Analyst Keith Weiss reaffirmed an Equal-Weight rating, while raising the price target from $115 to $125.

Oracle reported "another big quarter for growth in Remaining Performance Obligations (RPO)," adding additional contract value of $18 billion, which brings the total exiting the fourth quarter to $98 billion, Weiss said.

"The positive of signing 30 OCI customers driving $12.5B in AI bookings outweighed the negatives of revs and EPS missing in Q4, with notable decelerations in SaaS apps," the analyst wrote. "In an environment rewarding hardware vendors participating in the AI build-out, this likely supports positive momentum in ORCL," he added.

KeyBanc Capital Markets On Oracle

Analyst Jackson Ader maintained an Overweight rating, while lifting the price target from $150 to $165.

Oracle reported revenue of $14.287 billion and non-GAAP earning of $1.63 per share, both below Street expectations, Ader said.

While Oracle's OCI offered faster speeds and lower cost to attract AI startups, it "lacked a headliner," the analyst wrote, while adding that the contract with OpenAI "validates a lot of the talking points management has been harping on for months."

Check out other analyst stock ratings.

JPMorgan On Oracle

Analyst Mark Murphy maintained a Neutral rating while raising the price target from $105 to $110.

Three of Oracle's fourth major revenue segments missed expectations for the fiscal fourth quarter, Murphy said.
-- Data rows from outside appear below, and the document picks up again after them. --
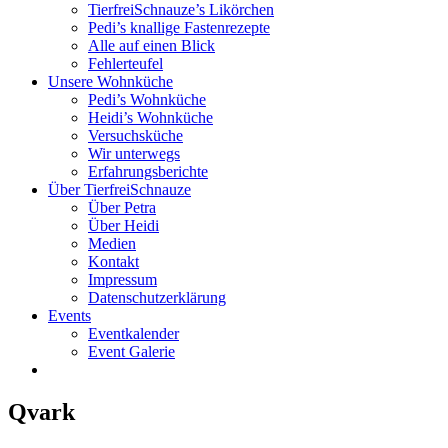
TierfreiSchnauze’s Likörchen
Pedi’s knallige Fastenrezepte
Alle auf einen Blick
Fehlerteufel
Unsere Wohnküche
Pedi’s Wohnküche
Heidi’s Wohnküche
Versuchsküche
Wir unterwegs
Erfahrungsberichte
Über TierfreiSchnauze
Über Petra
Über Heidi
Medien
Kontakt
Impressum
Datenschutzerklärung
Events
Eventkalender
Event Galerie
Qvark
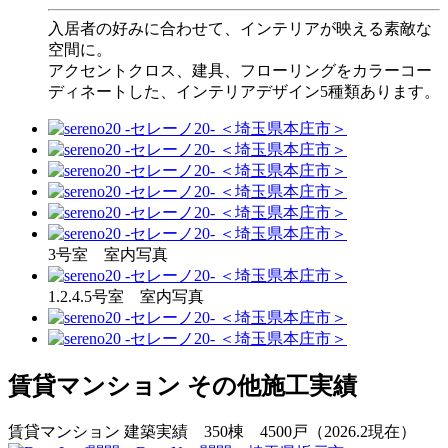
入居者の好みに合わせて、インテリアが映える素敵な
空間に。
アクセントクロス、建具、フローリングをカラーコー
ディネートした、インテリアデザイン5種類あります。
3号室 室内写真
1.2.4.5号室 室内写真
賃貸マンション その他施工実績
賃貸マンション 建築実績 350棟 4500戸（2026.2現在）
He added that the company "once again" guided to total revenue below Street expectations for the current quarter.

Investors seem to be focusing on "OCI deal commentary, RPO / bookings figures, and forward guidance that calls for accelerating revenue growth into double-digits in FY25," the analyst wrote. The guidance is partly enabled by the shortfalls in the previous fiscal year, "but places the business closer to the trajectory needed to reach its FY26 targets," he added.

Goldman Sachs On Oracle

Analyst Kash Rangan reiterated a Neutral rating while lifting the price target from $130 to $137.

Management guided to IaaS (infrastructure-as-a-service) growth of over 50% for fiscal 2025, "as ORCL invests to bring additional capacity online," Rangan said.  

This commentary potentially offset the company's fiscal fourth-quarter performance "running counter" to the sequential acceleration seen in the year-on-year growth rates for Microsoft Corp.'s MSFT Azure (+100bps), Amazon.com Inc's AMZN AWS (+400bps), and Google's GCP (+300bps), he added.

DA Davidson On Oracle

Analyst Gil Luria reaffirmed a Neutral rating and price target of $105.

Oracle reported $14.3 billion in total revenue for the fiscal fourth quarter, up 4% year-on-year on a constant currency basis, representing a deceleration from the previous quarter and coming in below expectations, Luria said.

"Operating margin expansion remained a positive this quarter," he added. "Next quarter, management is guiding towards 6% total revenue growth at the midpoint, below expectations, while expecting total cloud revenue to grow 21%," the analyst further wrote.

JMP Securities On Oracle

Analyst Patrick Walravens maintained a Market Perform rating on the stock.

Oracle reported "generally worse-than-expected" quarterly results, with non-GAAP earnings of $1.63 per share coming in below consensus of $1.65 per share, Walravens said. "Most impressively, RPO of $98B (Citizens JMPe $78B), up 44% y/y versus 29% last quarter," he added.

"The good news for Oracle is that Larry Ellison's prescient investment in Gen2 Infrastructure Services is paying off handsomely with more than 30 AI sales contracts in F4Q totaling a remarkable $12.5B in RPO and with Gen2 annualized revenue of $7.4B, up 44% y/y, and representing 13% of total revenue," the analyst wrote.

ORCL Price Action: Shares of Oracle had risen by 12.31% to $139.13 at the time of publication on Wednesday.